For example, a decimal field with precision 4 and scale 2 is defined like this:
import decimal
from typing import Annotated
import py_avro_schema as pas
construction_costs: Annotated[decimal.Decimal, pas.DecimalMeta(precision=4, scale=2)]
Values can be assigned like normal, e.g. construction_costs = decimal.Decimal("12.34")
. The scale attribute can be
omitted as per Avro specification in which case the scale equals to zero.
The Avro schema for the above type is:
{
"type": "bytes",
"logicalType": "decimal",
"precision": 4,
"scale": 2
}
str
Avro schema: string
str
subclasses (“named strings”)
Avro schema: string
Python classes inheriting from str
are converted to Avro string
schemas to support serialization of any arbitrary Python types “as a string value”.
Primarily to support deserialization of Avro data, a custom property namedString
is added and populated as the schema’s namespace followed by the class name.

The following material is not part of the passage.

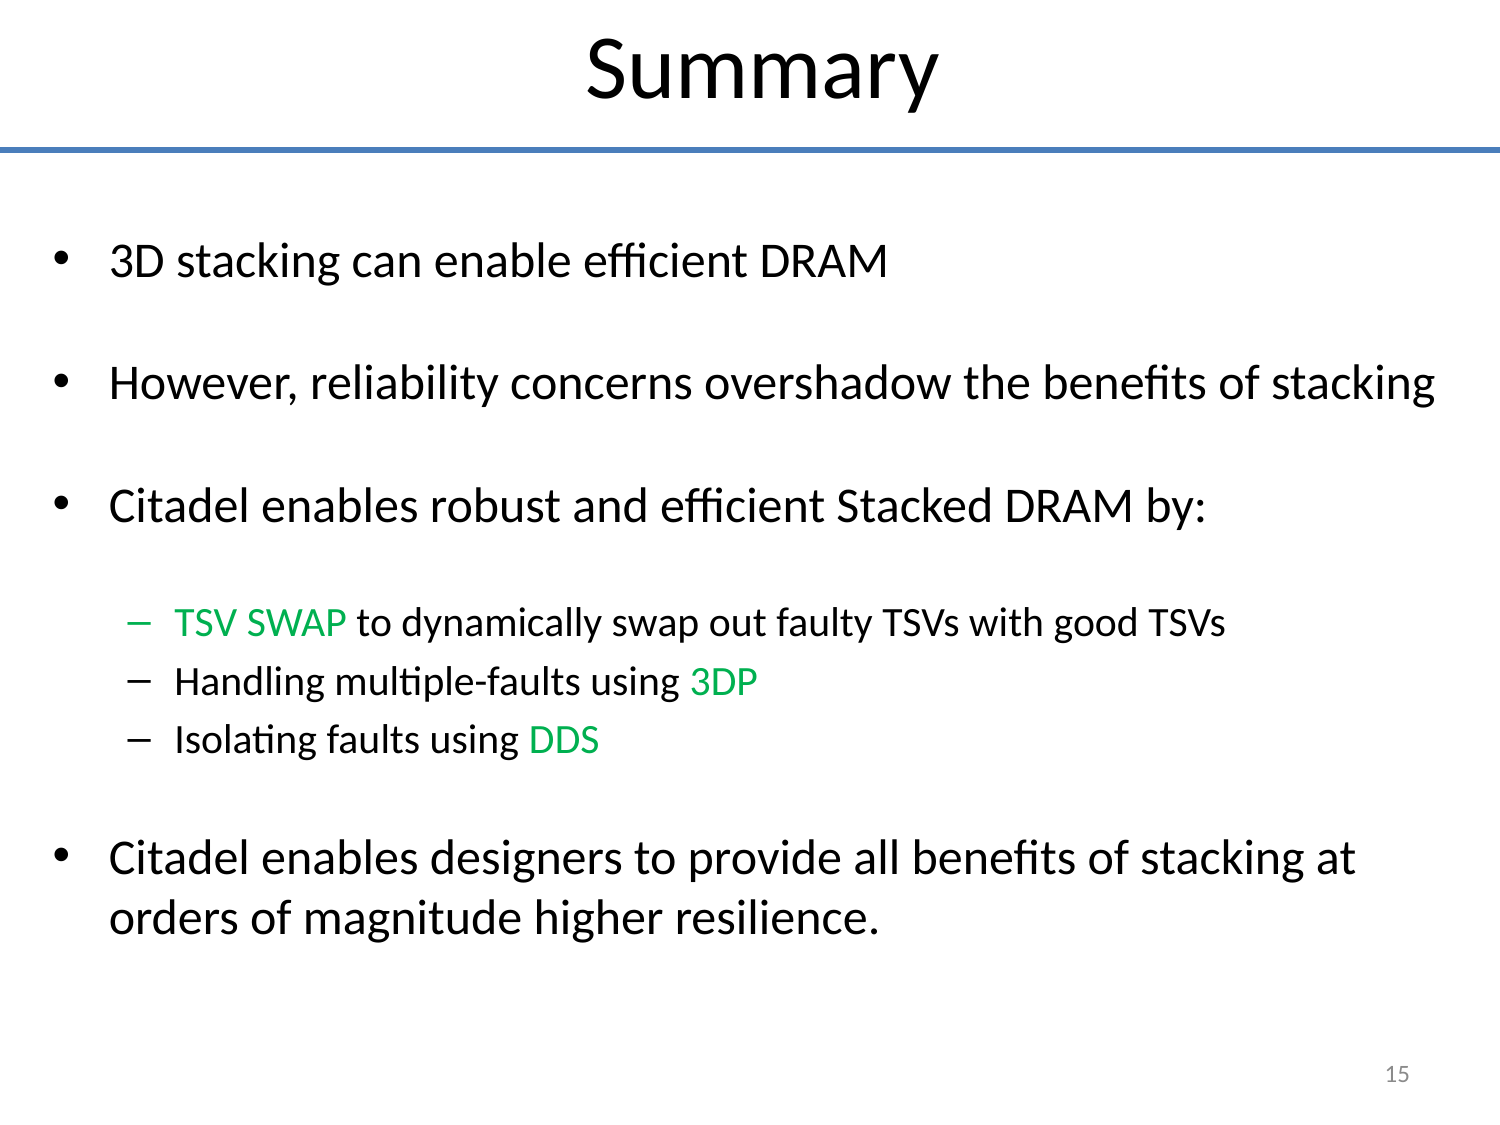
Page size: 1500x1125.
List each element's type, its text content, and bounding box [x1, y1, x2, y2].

text_box Summary [99, 0, 1425, 145]
slide_number 15 [1074, 1042, 1425, 1103]
list 3D stacking can enable efficient DRAM However, reliability concerns overshadow the benefits of stacking Citadel enables robust and efficient Stacked DRAM by: TSV SWAP to dynamically swap out faulty TSVs with good TSVs Handling multiple-faults using 3DP Isolating faults using DDS Citadel enables designers to provide all benefits of stacking at orders of magnitude higher resilience. [37, 159, 1463, 1075]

The custom property is used here since the Avro string
schema is not a “named” schema.
py-avro-schema schema uses the same namespace logic as with real named Avro schemas.
Example:
# file shipping/models.py
class PortName(str):
...
Outputs as:
{
"type": "string",
"namedString": "shipping.PortName"
}
typing.Literal
Avro schema: schema corresponding to the type of the literal value, e.g. string
, long
etc.
Mixed types, e.g. Literal["", 42]
are not supported.
uuid.UUID
string
uuid